The Gambia is Africa’s smallest mainland nation, both in size and population. It’s also home to a growing technology sector, focused on building and deploying tailored solutions for the changing African digital landscape. Among its rising stars are women, many who have had to overcome myriad cultural barriers to join the sector. In turn, they are opening the way for other female leaders in the field. FORBES AFRICA takes a closer look at Gambia’s women in tech.

- MARIE SHABAYA

TECH QUEENS CHANGING THE MINDSET IN GAMBIA

AWAMARY LOWE-KHAN WAS JUST 23 YEARS old when she became a Chief Financial Officer. It was a determination to succeed and give her son “the world”, as she now puts it, that drove her career to early heights. Years later, she leveled that energy at another challenge; technology entrepreneurship.

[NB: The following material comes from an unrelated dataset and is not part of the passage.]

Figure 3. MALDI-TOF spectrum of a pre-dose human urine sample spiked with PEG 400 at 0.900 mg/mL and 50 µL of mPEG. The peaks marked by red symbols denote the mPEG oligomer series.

For over a decade now, she has been working in the industry via PointClick Technologies which she co-founded with her husband in 2007 in Raleigh, North Carolina.

This among a number of innovation projects led her back home to The Gambia, where she not only established the African off-shoot of PointClick Technologies but also The Woman Boss, a female-focused organization tailored to women and girls in the country looking to make their way in entrepreneurship and technology.

“Reduced access to capital is one of the biggest challenges women in tech face. Because of the reduced number of women in tech in the ecosystem, there is a lack of access to women mentors, especially back when we founded our company in 2007.

This also means that there is a lack of access to diverse and inclusive spaces for minority women,” she says.

The Woman Boss is part of a growing movement on the continent and unique in The Gambia as it works to improve the tides for women in the technology sector.

Particularly, in the tiny West African nation, cultural norms and related obstacles have meant that young women have little exposure to technology as a career option even if they make it into tertiary education.